• _Goal of the exercise_
Set the data down again, exactly as it appears below.

• _Information provided_

*** Begin section ***

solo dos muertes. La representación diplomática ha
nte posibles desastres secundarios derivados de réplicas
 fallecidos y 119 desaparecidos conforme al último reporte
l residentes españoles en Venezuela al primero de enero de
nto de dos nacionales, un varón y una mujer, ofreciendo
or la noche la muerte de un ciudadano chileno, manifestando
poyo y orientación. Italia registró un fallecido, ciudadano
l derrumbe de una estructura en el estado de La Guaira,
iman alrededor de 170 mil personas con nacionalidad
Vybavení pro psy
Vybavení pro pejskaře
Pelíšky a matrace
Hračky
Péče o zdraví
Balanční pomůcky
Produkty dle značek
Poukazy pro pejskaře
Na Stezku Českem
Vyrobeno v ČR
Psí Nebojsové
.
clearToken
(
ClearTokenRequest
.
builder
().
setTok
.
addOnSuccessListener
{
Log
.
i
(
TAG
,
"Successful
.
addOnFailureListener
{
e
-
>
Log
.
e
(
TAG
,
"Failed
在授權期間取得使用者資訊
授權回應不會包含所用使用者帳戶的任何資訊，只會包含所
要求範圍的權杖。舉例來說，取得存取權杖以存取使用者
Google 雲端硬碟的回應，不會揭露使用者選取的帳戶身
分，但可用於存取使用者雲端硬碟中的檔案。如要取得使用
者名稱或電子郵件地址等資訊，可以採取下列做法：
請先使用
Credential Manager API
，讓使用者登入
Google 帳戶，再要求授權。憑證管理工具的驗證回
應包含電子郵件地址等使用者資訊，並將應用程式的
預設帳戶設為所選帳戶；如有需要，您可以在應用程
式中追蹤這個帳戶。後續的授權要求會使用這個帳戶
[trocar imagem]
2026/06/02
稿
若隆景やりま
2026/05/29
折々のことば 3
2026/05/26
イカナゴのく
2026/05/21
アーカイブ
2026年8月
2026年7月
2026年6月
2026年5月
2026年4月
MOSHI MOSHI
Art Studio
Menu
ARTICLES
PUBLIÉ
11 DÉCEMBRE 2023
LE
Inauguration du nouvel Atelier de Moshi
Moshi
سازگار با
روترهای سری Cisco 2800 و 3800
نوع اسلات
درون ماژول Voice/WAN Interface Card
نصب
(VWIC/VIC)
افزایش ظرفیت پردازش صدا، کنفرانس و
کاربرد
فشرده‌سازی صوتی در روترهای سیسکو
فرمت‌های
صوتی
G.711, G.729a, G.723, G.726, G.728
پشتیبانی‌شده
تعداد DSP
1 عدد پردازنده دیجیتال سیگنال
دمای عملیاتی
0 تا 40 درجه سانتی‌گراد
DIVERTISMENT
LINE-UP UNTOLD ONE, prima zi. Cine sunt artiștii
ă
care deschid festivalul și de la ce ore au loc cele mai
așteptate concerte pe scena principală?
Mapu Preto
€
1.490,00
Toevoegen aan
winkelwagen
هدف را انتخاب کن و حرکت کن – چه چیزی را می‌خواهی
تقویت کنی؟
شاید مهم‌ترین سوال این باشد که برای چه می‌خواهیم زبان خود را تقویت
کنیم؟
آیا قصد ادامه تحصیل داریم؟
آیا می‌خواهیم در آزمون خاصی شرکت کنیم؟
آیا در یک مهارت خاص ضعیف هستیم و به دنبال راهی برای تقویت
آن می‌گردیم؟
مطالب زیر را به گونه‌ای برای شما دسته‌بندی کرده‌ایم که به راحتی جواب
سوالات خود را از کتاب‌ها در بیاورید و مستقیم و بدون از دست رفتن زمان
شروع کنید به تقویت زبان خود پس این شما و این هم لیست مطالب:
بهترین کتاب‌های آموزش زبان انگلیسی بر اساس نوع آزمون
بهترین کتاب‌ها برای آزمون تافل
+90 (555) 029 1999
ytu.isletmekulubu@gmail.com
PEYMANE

*** End section ***

• _Exercise answer_
solo dos muertes. La representación diplomática ha
nte posibles desastres secundarios derivados de réplicas
 fallecidos y 119 desaparecidos conforme al último reporte
l residentes españoles en Venezuela al primero de enero de
nto de dos nacionales, un varón y una mujer, ofreciendo
or la noche la muerte de un ciudadano chileno, manifestando
poyo y orientación. Italia registró un fallecido, ciudadano
l derrumbe de una estructura en el estado de La Guaira,
iman alrededor de 170 mil personas con nacionalidad
Vybavení pro psy
Vybavení pro pejskaře
Pelíšky a matrace
Hračky
Péče o zdraví
Balanční pomůcky
Produkty dle značek
Poukazy pro pejskaře
Na Stezku Českem
Vyrobeno v ČR
Psí Nebojsové
.
clearToken
(
ClearTokenRequest
.
builder
().
setTok
.
addOnSuccessListener
{
Log
.
i
(
TAG
,
"Successful
.
addOnFailureListener
{
e
-
>
Log
.
e
(
TAG
,
"Failed
在授權期間取得使用者資訊
授權回應不會包含所用使用者帳戶的任何資訊，只會包含所
要求範圍的權杖。舉例來說，取得存取權杖以存取使用者
Google 雲端硬碟的回應，不會揭露使用者選取的帳戶身
分，但可用於存取使用者雲端硬碟中的檔案。如要取得使用
者名稱或電子郵件地址等資訊，可以採取下列做法：
請先使用
Credential Manager API
，讓使用者登入
Google 帳戶，再要求授權。憑證管理工具的驗證回
應包含電子郵件地址等使用者資訊，並將應用程式的
預設帳戶設為所選帳戶；如有需要，您可以在應用程
式中追蹤這個帳戶。後續的授權要求會使用這個帳戶
[trocar imagem]
2026/06/02
稿
若隆景やりま
2026/05/29
折々のことば 3
2026/05/26
イカナゴのく
2026/05/21
アーカイブ
2026年8月
2026年7月
2026年6月
2026年5月
2026年4月
MOSHI MOSHI
Art Studio
Menu
ARTICLES
PUBLIÉ
11 DÉCEMBRE 2023
LE
Inauguration du nouvel Atelier de Moshi
Moshi
سازگار با
روترهای سری Cisco 2800 و 3800
نوع اسلات
درون ماژول Voice/WAN Interface Card
نصب
(VWIC/VIC)
افزایش ظرفیت پردازش صدا، کنفرانس و
کاربرد
فشرده‌سازی صوتی در روترهای سیسکو
فرمت‌های
صوتی
G.711, G.729a, G.723, G.726, G.728
پشتیبانی‌شده
تعداد DSP
1 عدد پردازنده دیجیتال سیگنال
دمای عملیاتی
0 تا 40 درجه سانتی‌گراد
DIVERTISMENT
LINE-UP UNTOLD ONE, prima zi. Cine sunt artiștii
ă
care deschid festivalul și de la ce ore au loc cele mai
așteptate concerte pe scena principală?
Mapu Preto
€
1.490,00
Toevoegen aan
winkelwagen
هدف را انتخاب کن و حرکت کن – چه چیزی را می‌خواهی
تقویت کنی؟
شاید مهم‌ترین سوال این باشد که برای چه می‌خواهیم زبان خود را تقویت
کنیم؟
آیا قصد ادامه تحصیل داریم؟
آیا می‌خواهیم در آزمون خاصی شرکت کنیم؟
آیا در یک مهارت خاص ضعیف هستیم و به دنبال راهی برای تقویت
آن می‌گردیم؟
مطالب زیر را به گونه‌ای برای شما دسته‌بندی کرده‌ایم که به راحتی جواب
سوالات خود را از کتاب‌ها در بیاورید و مستقیم و بدون از دست رفتن زمان
شروع کنید به تقویت زبان خود پس این شما و این هم لیست مطالب:
بهترین کتاب‌های آموزش زبان انگلیسی بر اساس نوع آزمون
بهترین کتاب‌ها برای آزمون تافل
+90 (555) 029 1999
ytu.isletmekulubu@gmail.com
PEYMANE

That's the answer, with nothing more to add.